The /EMMEANS syntax for running simple main effects makes the simple main effects comparison and displays pairwise comparisons for each simple main effect. You may wish to make a specific contrast for the simple main effect rather than running all pairwise comparisons. You can use the /LMATRIX syntax to create your own contrasts. We begin with the basic set of syntax commands used to run a 2-way ANOVA using the GLM procedure. An easy way to do this is to use the GLM-General Factorial dialog boxes to create the basic syntax for the 2-way ANOVA and then to add the commands to run the simple main effects. Table 6 shows the basic syntax as created by the GLM dialog boxes.

Table 6. GLM Syntax for a 2-way ANOVA

UNIANOVA   score BY drive reward   /METHOD = SSTYPE(3)   /INTERCEPT = INCLUDE   /CRITERIA = ALPHA(.05)   /DESIGN = drive reward drive*reward .

The /METHOD = SSTYPE(3), /INTERCEPT = INCLUDE,  and  /CRITERIA = ALPHA(.05) specify the default values, they will not be included in the syntax commands for this discussion..

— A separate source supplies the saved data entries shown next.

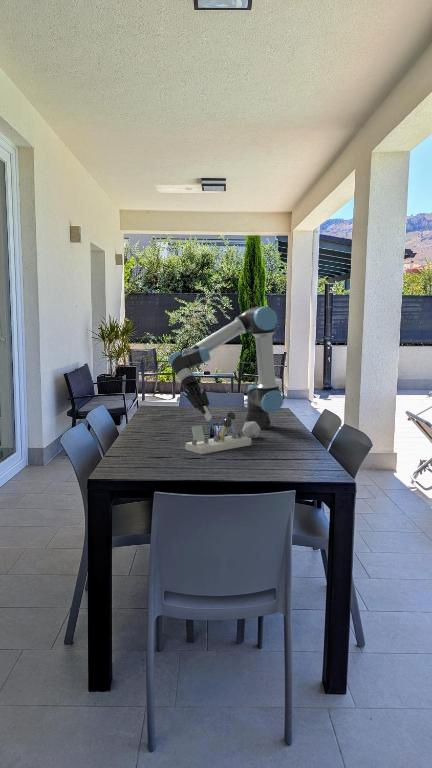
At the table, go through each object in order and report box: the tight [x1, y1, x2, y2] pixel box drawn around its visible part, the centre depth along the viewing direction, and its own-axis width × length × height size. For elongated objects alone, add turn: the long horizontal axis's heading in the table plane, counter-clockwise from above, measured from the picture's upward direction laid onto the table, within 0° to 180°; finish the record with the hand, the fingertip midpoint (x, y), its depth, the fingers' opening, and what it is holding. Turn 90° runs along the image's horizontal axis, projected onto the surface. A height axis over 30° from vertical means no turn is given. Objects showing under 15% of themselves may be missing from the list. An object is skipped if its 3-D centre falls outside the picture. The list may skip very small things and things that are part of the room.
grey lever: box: [226, 411, 239, 436], centre depth 259 cm, size 4×4×12 cm
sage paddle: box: [190, 425, 205, 442], centre depth 244 cm, size 1×5×7 cm, turn 131°
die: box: [241, 422, 262, 439], centre depth 273 cm, size 8×9×10 cm
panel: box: [184, 431, 252, 455], centre depth 250 cm, size 11×30×5 cm, turn 130°
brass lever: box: [217, 417, 232, 440], centre depth 247 cm, size 4×4×12 cm
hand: (209, 418), depth 255 cm, fingers closed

Consider the following model

LB = l₁µ +
         l₂drive₁ + l₃drive₂ +
         l₃reward₁ + l₄reward₂ + l₅reward₃ +
         l₆drive₁reward₁ + l₇drive₁reward₂ + l₈drive₁reward₃ + l₉drive₂reward₁ + l₁₀drive₂reward₂ + l₁₁drive₂reward₃

The 11 ls in the model are coefficients. The first row in the model is the grand mean; the second row is the drive main effect; the third row is the reward main effect; and the last row is the drive by reward interaction. The order of the elements in equation LB is determined by the order of the independent variables in the GLM syntax. In Table 1 drive was specified prior to reward so the LB model specified the drive main effect prior to the reward main effect. The interaction was written as drive*reward, with drive coming prior to reward, for the same reason. We will make use of this model when we specify the contrasts for the simple main effects.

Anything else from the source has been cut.